To date, there has been only one study that looked into survival of hypogonadal patients with cancer. The result of this single center study showed that survival of male patients with total testosterone levels <185 ng/dl was decreased compared to patients with level of testosterone >185 ng/dl (93 vs. 433 days) [51]. In another study, there was a trend towards lower overall survival in patients with baseline low testosterone who were receiving anti-androgen therapy for prostate cancer [52]. Whether hypogonadism contributes to a decrease in survival by a not well-characterized mechanism or is simply a marker of severity of disease is not known.

Treatment of hypogonadism in cancer patients

In non-cancer, hypogonadal men, testosterone replacement has a positive effect on several parameters that are also impaired in the setting of cancer, and treatment of hypogonadism is clinically indicated in symptomatic men with low testosterone [53]. Furthermore, testosterone administration has been shown to increase lean body mass and bone mineral density, to improve quality of life, and to decrease fatigue in this setting [54, 55]. Sexual function and mood parameters improve rapidly and are maintained throughout testosterone treatment [56, 57]. Also, testosterone replacement reduces cytokine levels in hypogonadal men [19, 20] and induces a reduction in inflammatory markers and clinical remission in other hypogonadal states such as arthritis [21].

Treatment of hypogonadism in HIV patients with wasting has been beneficial.

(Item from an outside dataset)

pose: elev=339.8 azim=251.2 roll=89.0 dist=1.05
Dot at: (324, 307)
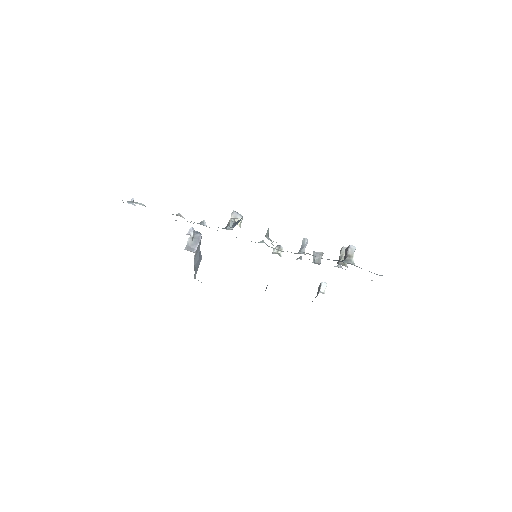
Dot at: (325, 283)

Previous studies have shown improvement in body weight, muscle strength, lean body mass, and improved quality of life in HIV patients on testosterone replacement therapy [58-60]. Whether similar benefits will apply to hypogonadal cancer patients is not known. Chlebowski et al. showed decreased severity of weight loss in cancer patients who were treated with nandrolone [10]. However, Loprinzi and colleagues did not show any benefit of fluoxymesterone, an anabolic corticosteroid which was found to be inferior to dexamethasone and megestrol with respect to appetite enhancement [61]. Certainly, there is paucity of data when it comes to interventional studies looking at the safety and efficacy of testosterone in this patient population, although several studies are ongoing using testosterone or selective androgen receptor modulators (SARMs) which would potentially present the advantage of good oral bioavailability and decreased prostatic and virilizing side effects. Recently, a phase II study using the SARM ostarine was reported to cause a dose-dependent increase in lean body mass and functional performance [62].

Conclusion

The development of therapies for the prevention or treatment of cancer-related symptoms is desperately needed because they significantly reduce quality of life in these patients. The prevalence of hypogonadism is higher in cancer patients than in non-cancer patients. It is associated with poor quality of life, and it likely contributes to weight loss, sexual dysfunction, fatigue, and weakness. Hypogonadism is also associated with poor survival in cancer patients. Data regarding the effectiveness and safety of testosterone treatment in this population are scant, and more prospective trials are needed to determine if testosterone replacement therapy will improve muscle mass and strength, quality of life, sexual function, and fatigue in this setting.